あおむしたちが大げんかをするほど争ってまで木の葉を食べていたのは早くちょうに変わるためだと分かります。きっと三匹にはそれぞれ「ちょうに変わったら、こうしたい、ああしたい」という願いがあったと想像できます。ところが、その願いが一瞬にして〈からだが ちょうに かわったら、あそこまで とんで みたいな〉に変わってしまった。しかも三匹ともが同じように。これこそ大事件! いや奇跡! (書き出しも、最後の場面の布石になっているのですね)
 ようやく、大げんかをしていた三匹が仲良くなった余程の出来事が見えてきましたね。〈きれいだね〉と感動してしまうくらいの場所の存在に出会ったことは間違いなのですが、それだけでは不十分です。〈きれいだね〉の感動は、一瞬にして三匹に同じ願いをもたせてしまうぐらいのものだったのですから、その「余程感」を深めてこそ見えてきます。イメージしてください。
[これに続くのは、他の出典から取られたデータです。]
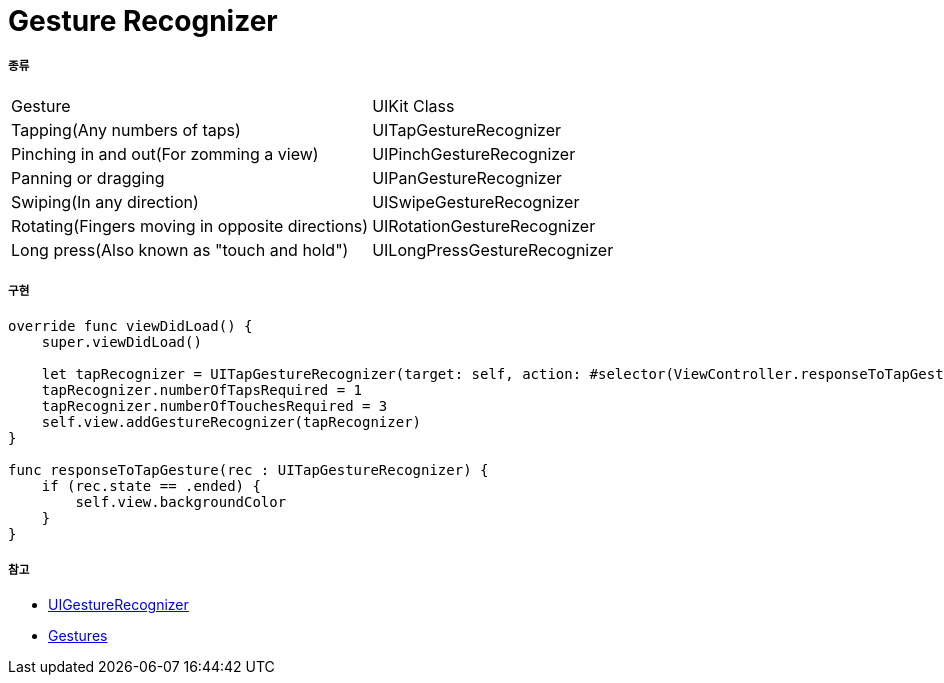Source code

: = Gesture Recognizer

===== 종류

|===
| Gesture | UIKit Class
| Tapping(Any numbers of taps) | UITapGestureRecognizer
| Pinching in and out(For zomming a view) | UIPinchGestureRecognizer
| Panning or dragging | UIPanGestureRecognizer
| Swiping(In any direction) | UISwipeGestureRecognizer
| Rotating(Fingers moving in opposite directions) | UIRotationGestureRecognizer
| Long press(Also known as "touch and hold") | UILongPressGestureRecognizer
|===

===== 구현

[source, swift]
----
override func viewDidLoad() {
    super.viewDidLoad()

    let tapRecognizer = UITapGestureRecognizer(target: self, action: #selector(ViewController.responseToTapGesture))
    tapRecognizer.numberOfTapsRequired = 1
    tapRecognizer.numberOfTouchesRequired = 3
    self.view.addGestureRecognizer(tapRecognizer)
}

func responseToTapGesture(rec : UITapGestureRecognizer) {
    if (rec.state == .ended) {
        self.view.backgroundColor
    }
}
----

===== 참고
* https://developer.apple.com/documentation/uikit/uigesturerecognizer[UIGestureRecognizer]
* https://developer.apple.com/design/human-interface-guidelines/ios/user-interaction/gestures/[Gestures]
 そしてもう一つ。約束の内容ですが、「みんなでいく」ためには絶対に守らなければならないことがあります。それが約束の内容につながります。ここはみなさんの「勘どころ」を頼りに探ってみてください。
 「勘どころ」と言っても、全くの「当てずっぽう」ではなく、教材の言葉や文の情報から得られる「勘どころ」ですから、強力な武器です。「勘どころ」は馬鹿にできませんね。